Photo: Chip Somodevilla/Getty Images

The New York Times has obtained more than two decades' worth of tax-return data from Trump and the companies that make up his business, writing in an explosive report that the documents "tell a story fundamentally different from the one [the president] has sold to the American public."

Why it matters: The Times' bombshell report, published less than seven weeks before the presidential election, lays bare much of the financial information Trump has long sought to keep secret — including allegations that he paid $750 in federal income taxes in 2016 and 2017, and has over $300 million in personal debt obligations coming due in the next four years.

Key findings:

  • Prior to being elected, Trump "paid no income taxes at all in 10 of the previous 15 years — largely because he reported losing much more money than he made," the Times wrote.
  • According to the Times, Trump "has reduced his tax bill with questionable measures, including a $72.9 million tax refund," which is now the subject of an IRS audit. Trump has claimed for years that his taxes are under "routine audit" and repeated that defense at a press briefing on Sunday.
  • Trump made $427.4 million from his "The Apprentice" show and the licensing and endorsements deals associated with his celebrity brand, the Times found.
  • Much of that money, which is now drying up, was invested in "a collection of businesses, mostly golf courses, that in the years since have steadily devoured cash — much as the money he secretly received from his father financed a spree of quixotic overspending that led to his collapse in the early 1990s," the Times writes.
  • Many of those businesses, the Times found, reported losing large sums of money — "losses that have helped him to lower his taxes." But the Times notes that even with those losses, he still lived a lavish lifestyle.
  • Between 2010 and 2018, Trump wrote off about $26 million in mysterious "consulting fees," helping to reduce his family's tax bill. At least some of those fees appear to have been paid to his daughter Ivanka Trump, despite her being a top Trump Organization executive, according to the Times.

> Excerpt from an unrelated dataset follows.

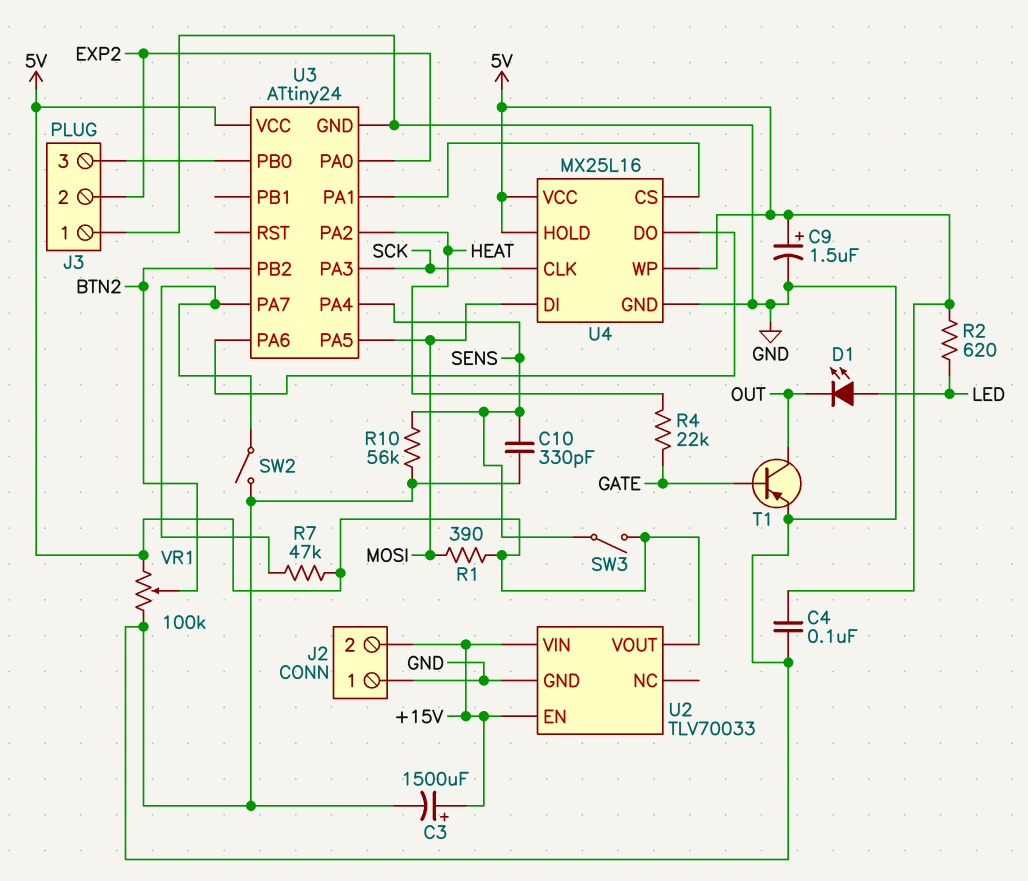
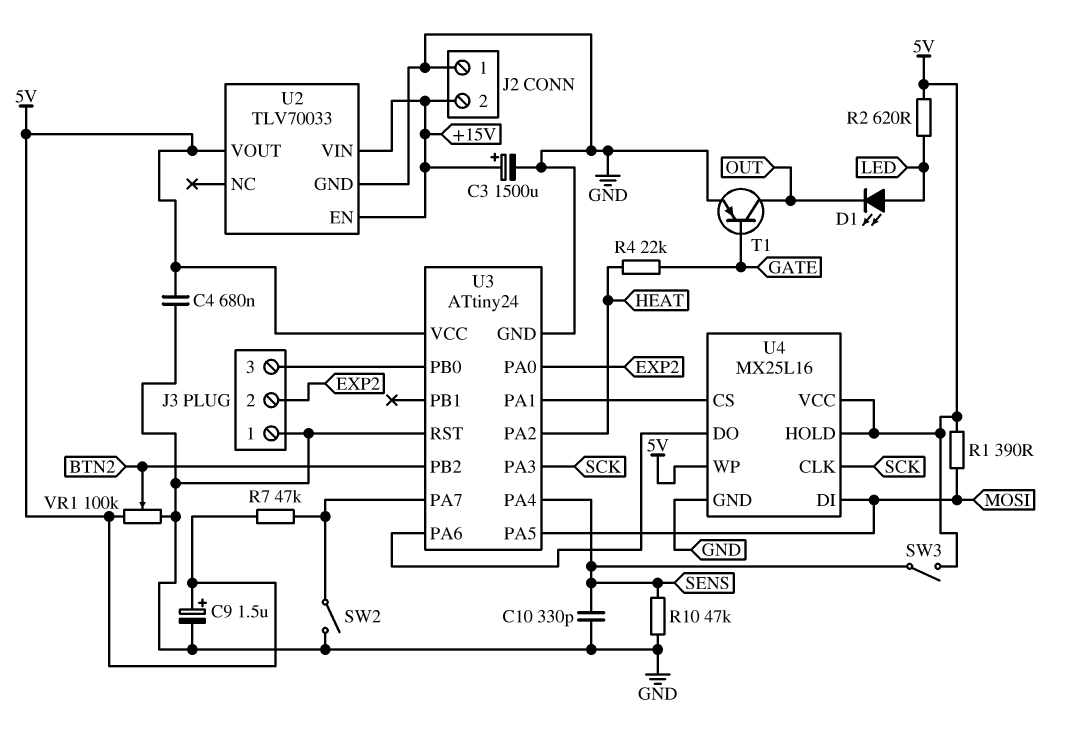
C4: 100nF (5V, GND) -> 680nF (5V, GND)
R10: 56k (GND, SENS) -> 47k (GND, SENS)
U3 pin RST: none -> GND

What they're saying: Asked about the Times report on Sunday, the president called it "fake news" and insisted that he pays "a lot" in taxes. He again refused to release his own tax returns because they are "under audit" and the IRS treats him "very badly."

  • Alan Garten, a lawyer for the Trump Organization, told the Times that “most, if not all, of the facts appear to be inaccurate” and requested the documents the newspaper had obtained.
  • The Times said that after it declined to provide the documents to protect its sources, Garten took direct issue with only the amount of taxes Trump paid. "Over the past decade, President Trump has paid tens of millions of dollars in personal taxes to the federal government, including paying millions in personal taxes since announcing his candidacy in 2015,” Mr. Garten said in a statement.

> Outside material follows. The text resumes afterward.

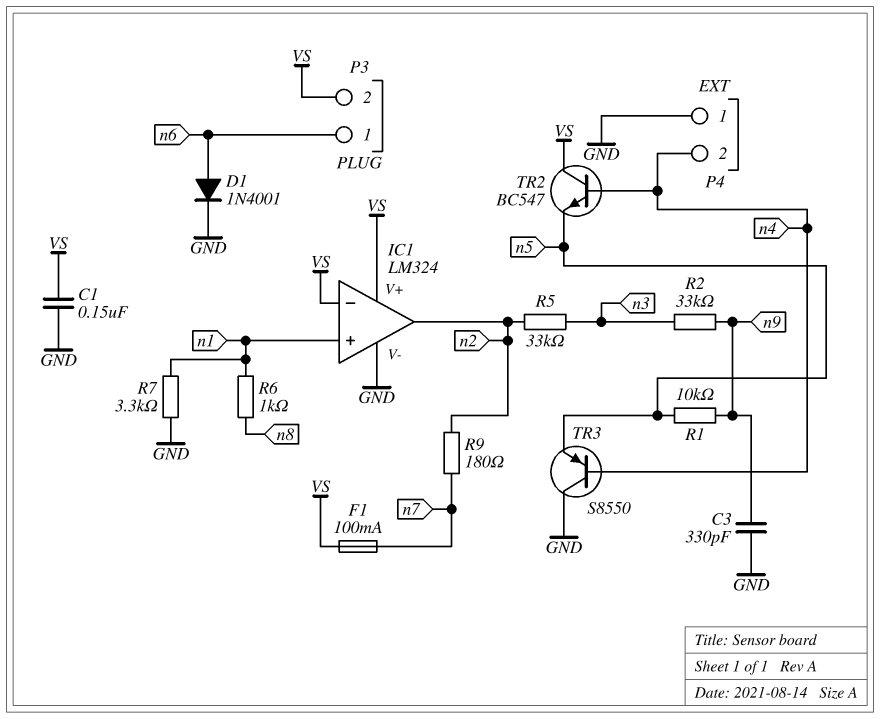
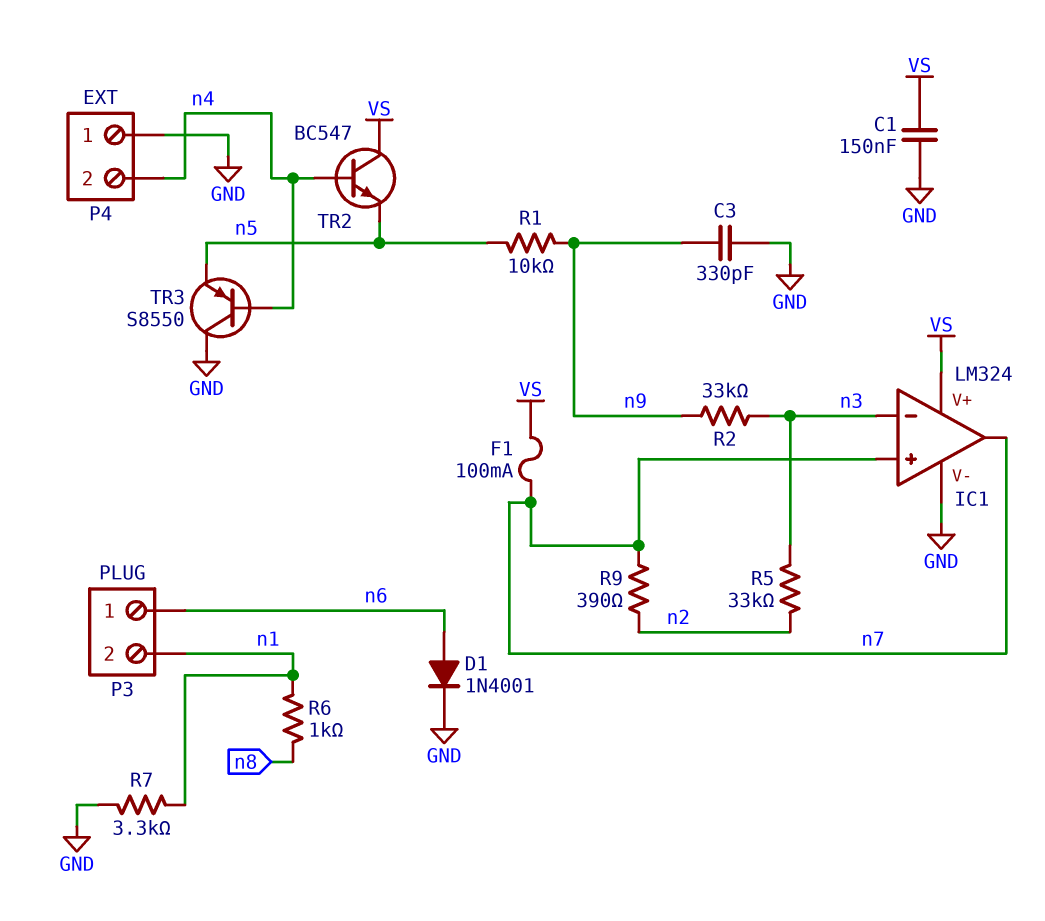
IC1 pin in+: n1 -> n7
IC1 pin in-: VS -> n3
IC1 pin out: n2 -> n7
P3 pin 2: VS -> n1
R9: 180 (n2, n7) -> 390 (n2, n7)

Worth noting: The Times writes that with the term "personal taxes," Garten "appears to be conflating income taxes with other federal taxes Mr. Trump has paid — Social Security, Medicare and taxes for his household employees. Mr. Garten also asserted that some of what the president owed was 'paid with tax credits,' a misleading characterization of credits, which reduce a business owner’s income-tax bill as a reward for various activities, like historic preservation."

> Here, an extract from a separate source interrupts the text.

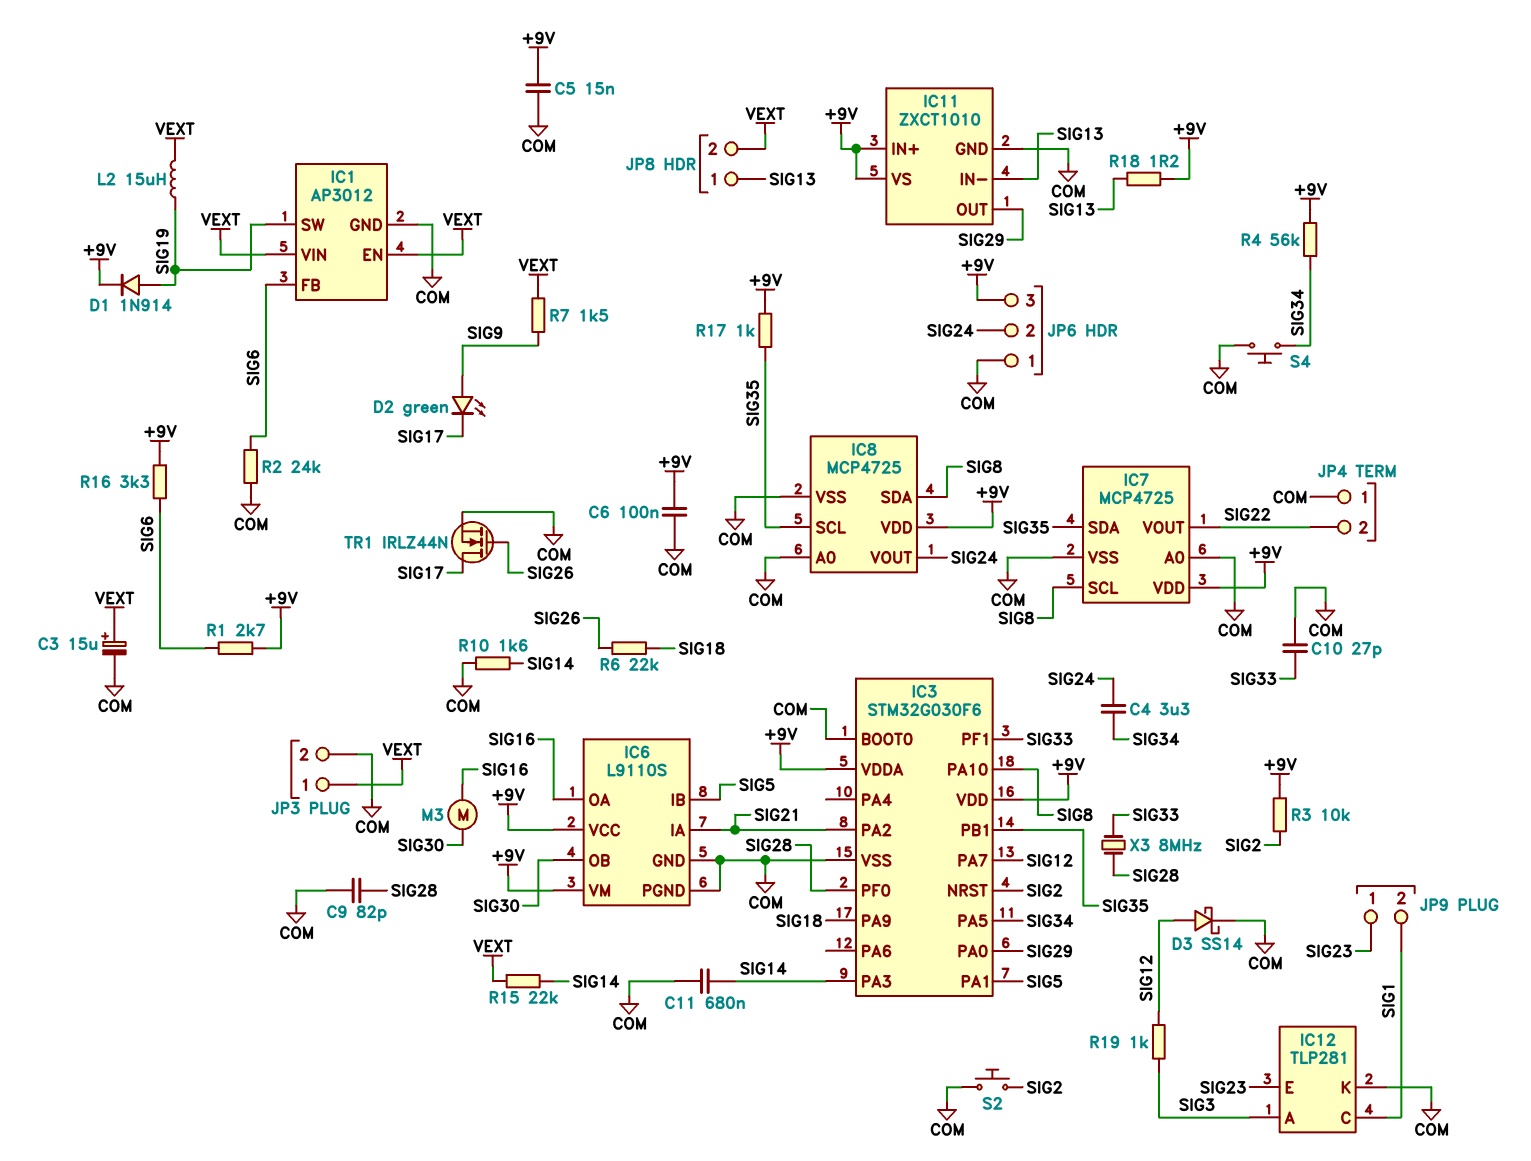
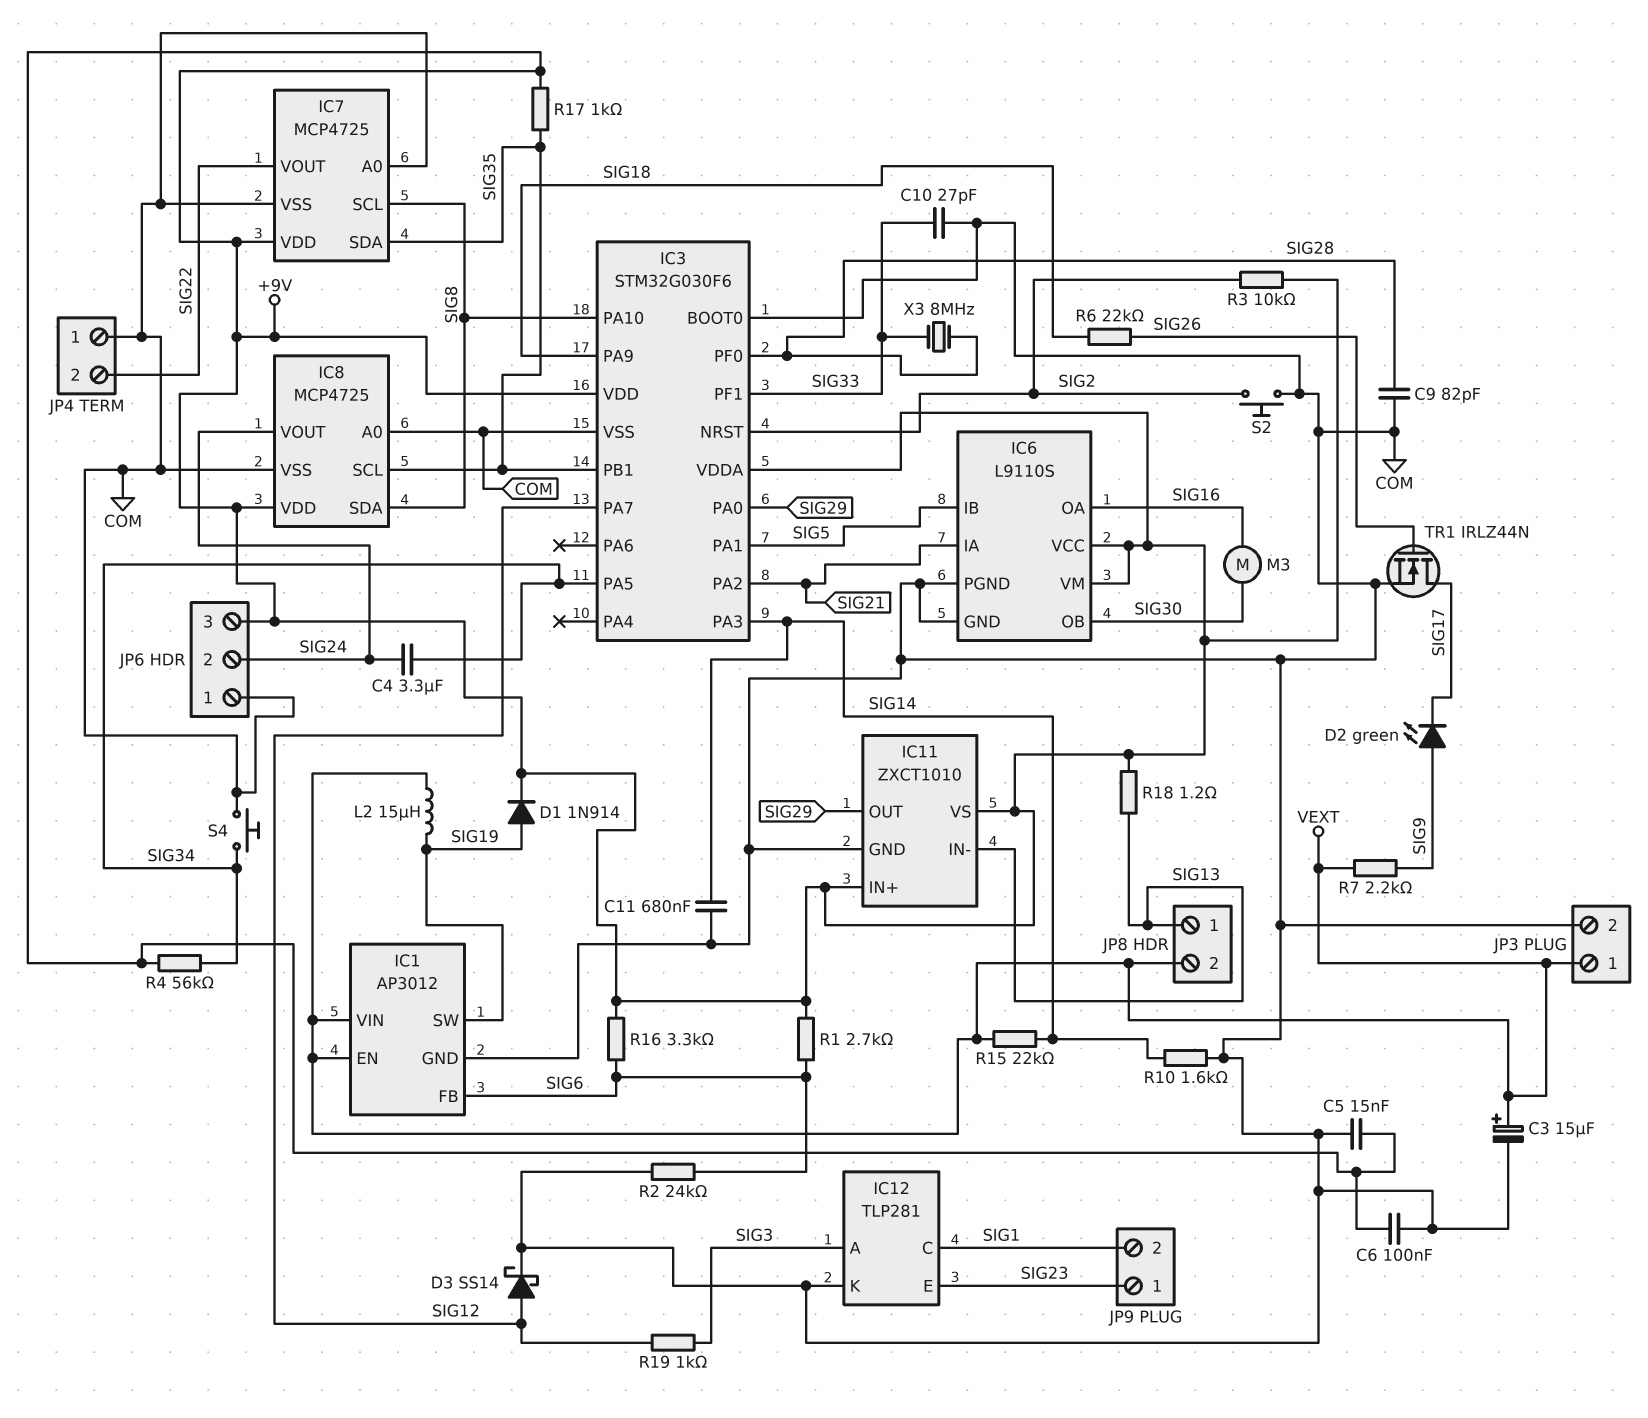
R7: 1.5k (SIG9, VEXT) -> 2.2k (SIG9, VEXT)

New York Times executive editor Dean Baquet wrote in an editor's note accompanying the report:

A team of New York Times reporters has pored over this information to assemble the most comprehensive picture of the president’s finances and business dealings to date, and we will continue our reporting and publish additional articles about our findings in the weeks ahead. We are not making the records themselves public because we do not want to jeopardize our sources, who have taken enormous personal risks to help inform the public.
We are publishing this report because we believe citizens should understand as much as possible about their leaders and representatives — their priorities, their experiences and also their finances. Every president since the mid-1970s has made his tax information public. The tradition ensures that an official with the power to shake markets and change policy does not seek to benefit financially from his actions.

What to watch: Additional stories on the documents obtained by the Times are expected in the coming weeks, according to reporter Suzanne Craig.